Salathe: The team from yesterday who make ECspire were seen climbing past Sous Le Toit and vanished into the afternoon glare and since they were not spotted on the headwall I can assume they were doing Free Rider. Below them a team climbed from hollow flake to the alcove and a couple more were seen heading to the route.
Far West side: I didn't get down there this day but saw the lights of a team over by Never Never Land when I went out to see the wall in the moonlight tonight around 9pm. What a beautiful sight the Cap was in the glow of the full moon tonight.

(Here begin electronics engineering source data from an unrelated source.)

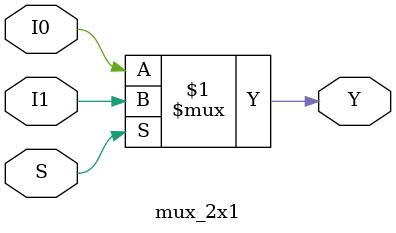
<source format=sv>
module mux_8x1(
  input [7:0] I,
  input [2:0] S,
  output Y
);
  
  wire Y1, Y2;
  mux_4x1 m1(I[3:0], S[1:0], Y1);
  mux_4x1 m2(I[7:4], S[1:0], Y2);
  mux_2x1 m3(Y1, Y2, S[2], Y);
endmodule
module mux_4x1(
  input [3:0] I,
  input [1:0] S,
  output reg Y
);
  always@(*)
    begin
      case(S)
        2'b00: Y=I[0];
        2'b01: Y=I[1];
        2'b10: Y=I[2];
        2'b11: Y=I[3];
      endcase
    end
endmodule

module mux_2x1(
  input I0, I1,
  input S,
  output Y
);
  assign Y=S?I1:I0;
endmodule
 

    
    
  
</source>
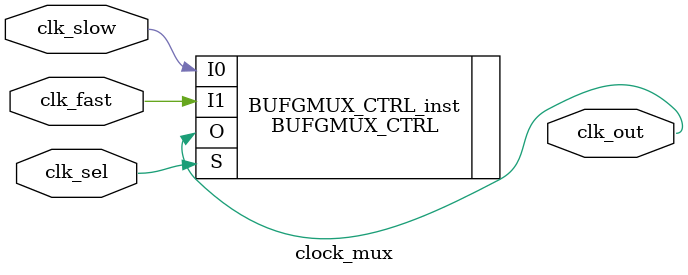
<source format=v>
`timescale 1ns / 1ps


module clock_mux(
    input clk_fast,
    input clk_slow,
    input clk_sel,
    output clk_out
    );
    
    BUFGMUX_CTRL BUFGMUX_CTRL_inst (
          .O(clk_out),   // 1-bit output: Clock output
          .I0(clk_slow), // 1-bit input: Clock input (S=0)
          .I1(clk_fast), // 1-bit input: Clock input (S=1)
          .S(clk_sel)    // 1-bit input: Clock select
    );    
endmodule

</source>
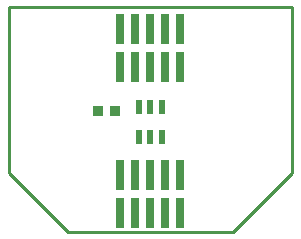
<source format=gbp>
G04*
G04 #@! TF.GenerationSoftware,Altium Limited,Altium Designer,21.6.4 (81)*
G04*
G04 Layer_Color=128*
%FSLAX25Y25*%
%MOIN*%
G70*
G04*
G04 #@! TF.SameCoordinates,E44EF727-AEEB-4240-987C-FE85ED8235F7*
G04*
G04*
G04 #@! TF.FilePolarity,Positive*
G04*
G01*
G75*
%ADD10C,0.01000*%
%ADD15R,0.02559X0.10039*%
%ADD16R,0.02362X0.04528*%
%ADD17R,0.03775X0.03591*%
D10*
X-19685Y74803D02*
X74803D01*
Y19685D02*
Y74803D01*
X55118Y0D02*
X74803Y19685D01*
X0Y0D02*
X55118D01*
X-19685Y19685D02*
X0Y0D01*
X-19685Y19685D02*
Y74803D01*
D15*
X37559Y67520D02*
D03*
Y54921D02*
D03*
X32559Y67520D02*
D03*
Y54921D02*
D03*
X27559Y67520D02*
D03*
Y54921D02*
D03*
X22559Y67520D02*
D03*
Y54921D02*
D03*
X17559Y67520D02*
D03*
Y54921D02*
D03*
Y6299D02*
D03*
Y18898D02*
D03*
X22559Y6299D02*
D03*
Y18898D02*
D03*
X27559Y6299D02*
D03*
Y18898D02*
D03*
X32559Y6299D02*
D03*
Y18898D02*
D03*
X37559Y6299D02*
D03*
Y18898D02*
D03*
D16*
X31299Y31485D02*
D03*
X27559D02*
D03*
X23819D02*
D03*
Y41721D02*
D03*
X27559D02*
D03*
X31299D02*
D03*
D17*
X10142Y40103D02*
D03*
X15864D02*
D03*
M02*

</source>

In other news... The scene at the bridge was really nice today. Mara had the day off and showed up with food and drink and soon some others came bearing gifts too. The weather was perfect and the company was just as fine. Alex and Thomas came by and stayed for quite a time later in the day as did Royal Robbins and Tom Frost. Cedar and Ranon showed up late and Dave Turner and his mom spent some time too as did KFC, little Biscut, and a slue of Euro climbers. The three guys from the push on the Trip sorted gear here and left later in the day. It was really cool to have many generations of climbers hanging out sharing stories and good cheer. Lots of folks came by and it was one of the best days we have ever experienced at the bridge... it was a day we will all remember. Later there was a showing of the Sentinel Film by Tom and Royal that had amazingly large attendance for a Wed. night ... maybe the largest audience of the year at the lodge theater... another show tomorrow night there with Alex and Thomas showing the movie they made last season... should be a great time... also the clean-up is going full guns and there is much good will among the people in green and the climbing community... Ah! if only it would last! Anyway the hour is late and I am tired and I need to recharge my internal batteries for another great day tomorrow. I was able to sell some posters autographed by famous Yosemite climbers after the show and raised $700 for the cause. All in all a day to remember. So that’s the way it is for this day... a wonderful day when you are glad to be a part of a great community of unique folks here in the valley... Sept 26, 2007.